[Preambolo]

La vita è un quaderno da quattro soldi. Scrivi e cancelli, scrivi e cancelli, finché tutte le pagine si sono stropicciate e la carta deteriorata. Quei piccoli trucioli, che un tempo erano coperti dalle nostre speranze, sono sempre stati lì. Ascoltare questo disco è come guardare quel che rimane di quel quaderno, ed in esso specchiarsi.

E intanto schiumano le onde del mare del nord, sferzate dal libeccio.

[La morte ed il mar della Groenlandia]

(anzitutto, ascoltate)

Schiumano le onde del mare del nord, sferzate dal libeccio e dal maestrale.

Ti si congela il cuore, ad ascoltare Englabörn.

Sotto alla superficie, dove non penetra la luce, megattere centenarie vivono d’una vita che non conosce lo sferzare dei venti.

La luce filtra appena, ed ogni sciabordare dell’onda è placato.

E lo schiumare dell’onda intanto lassù taglia la faccia.

Prima di morire, Jóhann Jóhannsson è tornato ad Englabörn, come a chiudere il cerchio.

E lo sciabordare gelido del mare del nord leviga ogni asperità.

Ma il cerchio non si chiude, lo specchio è opaco. E resterà per sempre così, nella sua forma imperfetta.

Tiepidi gangli elettronici intanto avanzano. E lo sciabordare gelido leviga ogni asperità.
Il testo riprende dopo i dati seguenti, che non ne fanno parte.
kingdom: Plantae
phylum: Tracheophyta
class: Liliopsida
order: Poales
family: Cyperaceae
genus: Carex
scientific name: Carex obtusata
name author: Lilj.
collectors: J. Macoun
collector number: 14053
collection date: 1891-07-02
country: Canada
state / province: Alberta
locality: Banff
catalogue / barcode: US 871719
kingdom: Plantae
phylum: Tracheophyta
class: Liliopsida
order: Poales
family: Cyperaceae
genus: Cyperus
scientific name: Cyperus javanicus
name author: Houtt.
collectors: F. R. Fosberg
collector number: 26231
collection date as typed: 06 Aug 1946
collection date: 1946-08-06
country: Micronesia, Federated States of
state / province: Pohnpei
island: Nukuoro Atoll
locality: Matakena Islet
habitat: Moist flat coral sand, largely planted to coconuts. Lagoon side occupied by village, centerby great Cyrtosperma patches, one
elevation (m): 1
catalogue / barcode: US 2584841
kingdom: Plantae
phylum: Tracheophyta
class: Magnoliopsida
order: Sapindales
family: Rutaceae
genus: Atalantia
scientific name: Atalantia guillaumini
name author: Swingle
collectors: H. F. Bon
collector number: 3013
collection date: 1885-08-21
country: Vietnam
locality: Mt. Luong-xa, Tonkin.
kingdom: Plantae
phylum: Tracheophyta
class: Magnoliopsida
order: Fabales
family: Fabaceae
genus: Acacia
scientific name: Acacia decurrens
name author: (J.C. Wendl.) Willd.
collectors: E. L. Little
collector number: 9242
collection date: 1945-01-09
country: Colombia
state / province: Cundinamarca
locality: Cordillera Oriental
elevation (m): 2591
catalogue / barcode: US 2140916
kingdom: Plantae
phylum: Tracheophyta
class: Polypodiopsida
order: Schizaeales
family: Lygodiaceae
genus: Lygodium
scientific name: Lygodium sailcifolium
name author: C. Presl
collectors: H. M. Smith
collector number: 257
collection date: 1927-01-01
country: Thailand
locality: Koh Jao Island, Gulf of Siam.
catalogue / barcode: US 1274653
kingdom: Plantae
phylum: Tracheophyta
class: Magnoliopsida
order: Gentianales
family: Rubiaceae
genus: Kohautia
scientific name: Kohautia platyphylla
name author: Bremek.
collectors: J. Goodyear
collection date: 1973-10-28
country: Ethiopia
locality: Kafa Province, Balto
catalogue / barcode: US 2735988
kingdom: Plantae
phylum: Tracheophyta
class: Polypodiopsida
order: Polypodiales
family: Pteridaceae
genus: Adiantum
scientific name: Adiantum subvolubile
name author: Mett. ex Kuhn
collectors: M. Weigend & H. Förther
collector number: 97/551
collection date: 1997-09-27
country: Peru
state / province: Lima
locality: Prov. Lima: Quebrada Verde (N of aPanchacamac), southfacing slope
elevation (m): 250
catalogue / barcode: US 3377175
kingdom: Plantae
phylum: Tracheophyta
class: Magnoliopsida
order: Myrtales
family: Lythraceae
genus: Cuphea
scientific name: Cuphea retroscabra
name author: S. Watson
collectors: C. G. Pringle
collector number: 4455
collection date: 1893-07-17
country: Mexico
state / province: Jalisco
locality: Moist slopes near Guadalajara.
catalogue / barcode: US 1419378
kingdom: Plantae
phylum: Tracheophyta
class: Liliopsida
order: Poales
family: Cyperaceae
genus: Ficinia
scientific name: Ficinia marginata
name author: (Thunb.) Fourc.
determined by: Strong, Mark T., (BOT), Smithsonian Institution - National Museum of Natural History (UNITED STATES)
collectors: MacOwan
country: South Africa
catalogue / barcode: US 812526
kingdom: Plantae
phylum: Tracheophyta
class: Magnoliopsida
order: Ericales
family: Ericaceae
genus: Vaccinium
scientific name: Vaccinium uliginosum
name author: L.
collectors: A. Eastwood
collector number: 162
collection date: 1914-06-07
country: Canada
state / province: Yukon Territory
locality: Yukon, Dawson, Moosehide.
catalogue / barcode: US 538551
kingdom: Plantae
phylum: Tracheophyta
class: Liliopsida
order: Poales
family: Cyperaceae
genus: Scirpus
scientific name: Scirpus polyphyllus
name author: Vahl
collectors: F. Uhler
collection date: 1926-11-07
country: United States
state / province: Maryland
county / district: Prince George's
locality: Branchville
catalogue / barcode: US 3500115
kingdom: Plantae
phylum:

Jóhann Jóhannsson, nato sul far dell’equinozio di quarantotto anni prima, è morto nel febbraio del duemiladiciotto.

Un quartetto d’archi, tumido, ti cava fuori ogni peso dalle viscere.

Con in corpo droghe e medicine.

Irrefrenabile, leggero e terribile. Sembra persino di ascoltare il vichingo della Sixth Evenue.

Il suo cuore ha smesso di battere, tutto qua.

Ed un carme antico, da cui è svanita ogni umanità, si fa voce e lamento d’un capodoglio.

Ma di questo è meglio non parlare.

E lo sciabordare leviga ogni asperità.

Non è la morte a far grande la musica, ma il contrario.